Task instructions: Return all the entries exactly. No pictures.

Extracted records

*** Block opens ***

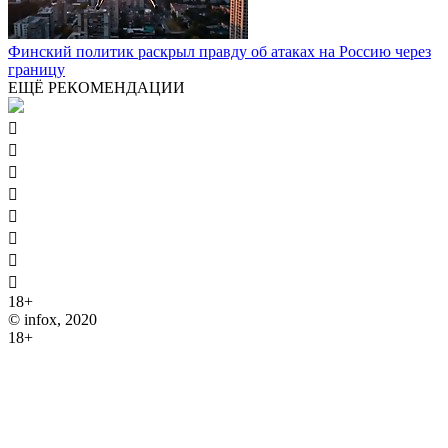
Финский политик раскрыл правду об атаках на Россию через
границу
ЕЩЁ РЕКОМЕНДАЦИИ








18+
© infox, 2020
18+
На информационных ресурсах INFOX применяются
рекомендательные технологии (информационные технологии
предоставления информации на основе сбора, систематизации
и анализа сведений, относящихся к предпочтениям
пользователей сети "Интернет", находящихся на территории
Российской Федерации).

*** Block closes ***

Exercise response:
Финский политик раскрыл правду об атаках на Россию через
границу
ЕЩЁ РЕКОМЕНДАЦИИ








18+
© infox, 2020
18+
На информационных ресурсах INFOX применяются
рекомендательные технологии (информационные технологии
предоставления информации на основе сбора, систематизации
и анализа сведений, относящихся к предпочтениям
пользователей сети "Интернет", находящихся на территории
Российской Федерации).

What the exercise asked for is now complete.